A former security guard convicted over a decade ago of multiple murders was found guilty by a jury Thursday of three additional slayings.
In 1998, Michael Hughes was convicted of killing four women, three of whom were choked to death and dumped in alleys in a commercial area of Culver City. He was sentenced to life in prison without the possibility of parole.
Los Angeles Police Department cold-case homicide detectives later linked Hughes to the strangulation slayings of four more victims, ages 15 to 36, through DNA evidence. He was convicted Thursday in three of those cases: the deaths of Yvonne Coleman, 15; Verna Patricia Williams, 36; and Deborah Jackson, 32.
The killings came in an era when authorities say that at least five serial killers, and possibly more, were active in the South Los Angeles area. During the 1980s and early 1990s, these killers targeted mostly young African American women, dumping their bodies in alleys, vacant buildings or parks.
At the time, the eight killings were footnotes in an era of unprecedented violence in Los Angeles that began in the 1980s.

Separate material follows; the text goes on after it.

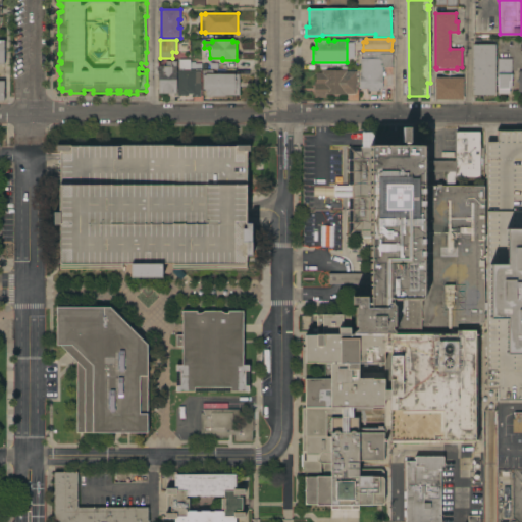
[(473,45),(496,45),(496,95),(473,95),(473,45)]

By the early 1990s, the number of homicides soared to more than 1,000 annually.
Authorities have long suspected that Hughes was linked to killings beyond Los Angeles because of his frequent movements. He lived in Long Beach, San Diego and Michigan.

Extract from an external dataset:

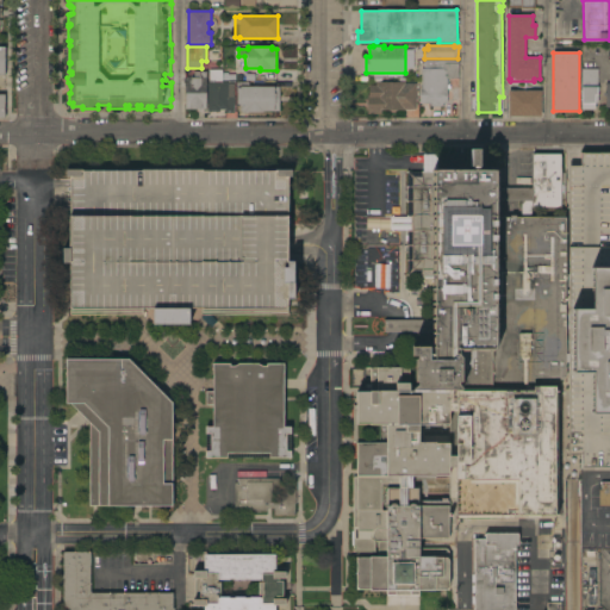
[(447,80),(447,104),(443,104),(443,107),(430,107),(430,104),(421,104),(421,88),(422,88),(422,69),(424,69),(424,61),(460,61),(459,80),(447,80)]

The body of Coleman, a student at Morningside High School in Inglewood, was found in one of the city's parks in January 1986. Four months later, the body of Williams was discovered at 68th Street School in South L.A. by students. Jackson, who was found near a trash container outside a paint store in the Mid-City area of Los Angeles, died in 1992.
The penalty phase of the capital murder trial begins Monday.